Porteur de tous les codes de ses films, Psychose joue sadiquement avec le spectateur pour imposer ce que même George R. Martin n'a su faire avec autant de panache:
faire mourir l'héroïne principale au milieu du film et continuer l'histoire sans elle.
De fait, personne ne pensera jamais avoir Psychose devant les yeux avant de voir apparaître le timide Norman Bates ou d'entendre la désormais célèbre et terrifiante musique du film.
L'écart artistique de Hitchie - nous l'appelleront ainsi - réside aussi dans un jeu insolent avec le vedettariat de l'époque: Janet Leigh (Scaramouche, Les Espions s'amusent, La soif du Mal) est une grande vedette depuis la précédente décennie et constitue (pardon à l'avance pour le jeu grotesque de référence) l'Appât pour attirer le spectateur.
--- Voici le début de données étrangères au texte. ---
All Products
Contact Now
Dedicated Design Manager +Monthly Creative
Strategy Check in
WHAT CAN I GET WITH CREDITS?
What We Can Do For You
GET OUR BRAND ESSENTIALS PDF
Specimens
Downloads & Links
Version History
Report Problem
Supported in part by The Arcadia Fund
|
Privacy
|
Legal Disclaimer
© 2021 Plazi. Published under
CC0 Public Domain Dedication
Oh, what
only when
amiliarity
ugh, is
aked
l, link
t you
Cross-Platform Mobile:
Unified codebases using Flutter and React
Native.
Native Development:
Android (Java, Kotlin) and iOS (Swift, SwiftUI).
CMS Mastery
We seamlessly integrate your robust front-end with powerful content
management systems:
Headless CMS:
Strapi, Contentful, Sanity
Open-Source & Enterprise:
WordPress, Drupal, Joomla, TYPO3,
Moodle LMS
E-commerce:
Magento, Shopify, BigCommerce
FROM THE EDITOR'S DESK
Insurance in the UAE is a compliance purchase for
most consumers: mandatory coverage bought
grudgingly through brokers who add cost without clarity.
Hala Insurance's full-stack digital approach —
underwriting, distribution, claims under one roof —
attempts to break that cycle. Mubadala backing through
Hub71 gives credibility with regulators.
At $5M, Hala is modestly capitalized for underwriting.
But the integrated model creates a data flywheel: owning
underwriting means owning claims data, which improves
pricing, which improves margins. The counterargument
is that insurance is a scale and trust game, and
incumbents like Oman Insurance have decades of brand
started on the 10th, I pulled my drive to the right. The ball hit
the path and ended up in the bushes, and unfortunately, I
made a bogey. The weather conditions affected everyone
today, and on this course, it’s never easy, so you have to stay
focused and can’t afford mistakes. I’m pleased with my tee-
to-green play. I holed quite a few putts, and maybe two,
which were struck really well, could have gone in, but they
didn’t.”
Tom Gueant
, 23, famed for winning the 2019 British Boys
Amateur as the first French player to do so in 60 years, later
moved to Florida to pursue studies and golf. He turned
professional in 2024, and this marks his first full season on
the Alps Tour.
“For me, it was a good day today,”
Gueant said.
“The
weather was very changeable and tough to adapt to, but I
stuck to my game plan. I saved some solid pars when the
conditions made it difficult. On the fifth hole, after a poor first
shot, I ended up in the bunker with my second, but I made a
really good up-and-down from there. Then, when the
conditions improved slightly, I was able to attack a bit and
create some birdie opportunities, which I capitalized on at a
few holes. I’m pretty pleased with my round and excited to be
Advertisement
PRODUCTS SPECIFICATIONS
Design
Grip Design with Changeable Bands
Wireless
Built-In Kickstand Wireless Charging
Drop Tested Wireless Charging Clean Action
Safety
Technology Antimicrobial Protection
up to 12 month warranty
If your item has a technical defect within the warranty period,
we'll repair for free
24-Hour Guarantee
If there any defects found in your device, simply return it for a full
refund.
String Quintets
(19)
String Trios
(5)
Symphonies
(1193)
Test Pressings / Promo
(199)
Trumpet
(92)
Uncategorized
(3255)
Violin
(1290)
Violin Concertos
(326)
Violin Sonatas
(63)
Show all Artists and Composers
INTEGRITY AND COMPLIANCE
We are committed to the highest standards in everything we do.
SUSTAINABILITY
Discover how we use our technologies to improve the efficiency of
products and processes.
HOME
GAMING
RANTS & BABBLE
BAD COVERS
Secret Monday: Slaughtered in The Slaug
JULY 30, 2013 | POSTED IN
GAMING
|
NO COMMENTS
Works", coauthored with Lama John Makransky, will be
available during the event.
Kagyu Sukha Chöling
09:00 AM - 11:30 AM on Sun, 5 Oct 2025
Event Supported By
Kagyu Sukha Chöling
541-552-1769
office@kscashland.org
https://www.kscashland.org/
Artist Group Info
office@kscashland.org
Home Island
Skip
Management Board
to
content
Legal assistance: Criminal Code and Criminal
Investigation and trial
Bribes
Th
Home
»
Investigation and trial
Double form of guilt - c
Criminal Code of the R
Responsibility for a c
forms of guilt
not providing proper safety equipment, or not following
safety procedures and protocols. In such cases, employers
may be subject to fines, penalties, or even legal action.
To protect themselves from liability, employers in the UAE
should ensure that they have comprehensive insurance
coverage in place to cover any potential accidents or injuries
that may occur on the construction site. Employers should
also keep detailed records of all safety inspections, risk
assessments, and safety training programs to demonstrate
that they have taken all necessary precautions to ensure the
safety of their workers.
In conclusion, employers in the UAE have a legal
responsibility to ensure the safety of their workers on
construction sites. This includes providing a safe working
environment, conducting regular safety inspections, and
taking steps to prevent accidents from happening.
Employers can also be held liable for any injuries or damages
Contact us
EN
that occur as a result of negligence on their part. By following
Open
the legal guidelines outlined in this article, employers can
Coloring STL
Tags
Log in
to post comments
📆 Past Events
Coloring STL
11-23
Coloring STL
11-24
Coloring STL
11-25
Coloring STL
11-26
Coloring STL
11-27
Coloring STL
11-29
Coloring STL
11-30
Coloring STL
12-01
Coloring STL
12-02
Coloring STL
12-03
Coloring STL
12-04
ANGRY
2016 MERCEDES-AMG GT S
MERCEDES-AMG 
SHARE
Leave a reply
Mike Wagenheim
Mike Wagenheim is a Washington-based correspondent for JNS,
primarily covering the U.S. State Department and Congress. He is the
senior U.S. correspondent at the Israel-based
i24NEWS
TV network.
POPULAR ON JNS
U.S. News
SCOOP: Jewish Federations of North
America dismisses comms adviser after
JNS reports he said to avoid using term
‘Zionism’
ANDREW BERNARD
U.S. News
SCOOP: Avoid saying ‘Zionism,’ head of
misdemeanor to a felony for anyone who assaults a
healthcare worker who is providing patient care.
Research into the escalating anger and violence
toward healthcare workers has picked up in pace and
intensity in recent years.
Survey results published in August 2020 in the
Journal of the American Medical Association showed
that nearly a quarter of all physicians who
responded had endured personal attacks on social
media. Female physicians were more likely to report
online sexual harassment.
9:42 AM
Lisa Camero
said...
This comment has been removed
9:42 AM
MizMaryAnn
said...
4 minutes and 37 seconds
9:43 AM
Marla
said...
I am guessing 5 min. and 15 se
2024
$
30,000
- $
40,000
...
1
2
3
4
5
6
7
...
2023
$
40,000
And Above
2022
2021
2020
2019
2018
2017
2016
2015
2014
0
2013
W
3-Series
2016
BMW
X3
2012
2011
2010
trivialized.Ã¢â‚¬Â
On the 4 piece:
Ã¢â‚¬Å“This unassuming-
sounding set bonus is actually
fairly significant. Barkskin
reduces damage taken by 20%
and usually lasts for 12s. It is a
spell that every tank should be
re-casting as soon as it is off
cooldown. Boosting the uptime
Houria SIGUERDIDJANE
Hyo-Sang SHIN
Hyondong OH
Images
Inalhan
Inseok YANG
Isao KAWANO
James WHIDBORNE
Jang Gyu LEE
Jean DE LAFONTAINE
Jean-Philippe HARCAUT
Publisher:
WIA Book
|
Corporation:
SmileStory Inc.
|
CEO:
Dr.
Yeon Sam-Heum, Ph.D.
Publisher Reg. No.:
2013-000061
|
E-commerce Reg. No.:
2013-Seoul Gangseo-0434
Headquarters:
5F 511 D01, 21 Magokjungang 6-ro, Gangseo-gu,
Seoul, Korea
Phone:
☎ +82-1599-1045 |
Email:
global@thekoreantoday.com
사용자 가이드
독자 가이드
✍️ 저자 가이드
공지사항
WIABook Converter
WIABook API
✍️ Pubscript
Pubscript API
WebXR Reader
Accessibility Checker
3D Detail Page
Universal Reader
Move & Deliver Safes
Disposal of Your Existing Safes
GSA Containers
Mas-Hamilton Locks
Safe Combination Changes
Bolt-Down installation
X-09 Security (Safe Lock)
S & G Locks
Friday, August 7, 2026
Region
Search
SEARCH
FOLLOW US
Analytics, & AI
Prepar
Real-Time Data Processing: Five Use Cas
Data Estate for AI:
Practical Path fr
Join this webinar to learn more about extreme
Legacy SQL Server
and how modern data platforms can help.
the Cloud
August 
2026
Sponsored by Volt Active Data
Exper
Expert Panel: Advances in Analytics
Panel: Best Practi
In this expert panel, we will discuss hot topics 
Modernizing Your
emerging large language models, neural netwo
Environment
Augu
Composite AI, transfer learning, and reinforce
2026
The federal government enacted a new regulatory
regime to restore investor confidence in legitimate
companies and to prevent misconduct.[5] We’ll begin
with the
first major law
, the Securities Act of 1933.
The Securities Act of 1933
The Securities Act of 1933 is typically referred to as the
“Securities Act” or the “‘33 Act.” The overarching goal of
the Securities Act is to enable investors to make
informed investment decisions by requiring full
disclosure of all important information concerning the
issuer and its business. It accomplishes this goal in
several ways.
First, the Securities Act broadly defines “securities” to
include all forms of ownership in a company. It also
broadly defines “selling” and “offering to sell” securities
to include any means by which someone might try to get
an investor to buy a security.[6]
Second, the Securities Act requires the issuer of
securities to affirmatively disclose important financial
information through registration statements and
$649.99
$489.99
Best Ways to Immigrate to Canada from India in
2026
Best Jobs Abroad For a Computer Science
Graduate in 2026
Sa soeur et sont amant sont campés respectivement par Vera Miles, une vedette récurrente des films d'Hitchcock (Le Faux coupable, pressentie pour Sueurs froides, Hitchcock presents) et John Gavin, futur OSS117, vedette fétiche de Douglas Sirk et Jules César pour Kubrik la même année (Le Temps d'aimer et le Temps de mourir, Spartacus).
Anthony Perkins est connu pour son français irréprochable dans certains films et sur certains disques. C'est un jeune premier, crooner et abonné aux rôles comiques ou de faire-valoir dans de nombreux westerns comme Du Sang dans le désert où il devient le shérif faiblard que Fonda doit former comme il peut. C'est pourtant lui qui vole la vedettes aux vedettes dans Psychose, le jeune efféminé durement mené et castré par sa mère s'avérant fou et violent.
Bref, un superbe exemple d'écart esthétique réussi, qui devrait servir d'exemple aux écarts esthétiques déplorables de nos réalisateurs actuels.
Ecart esthétique que j'ai moi-même tenté en ne mettant pas sous spoiler ce qu'on attendrait que j'y mette.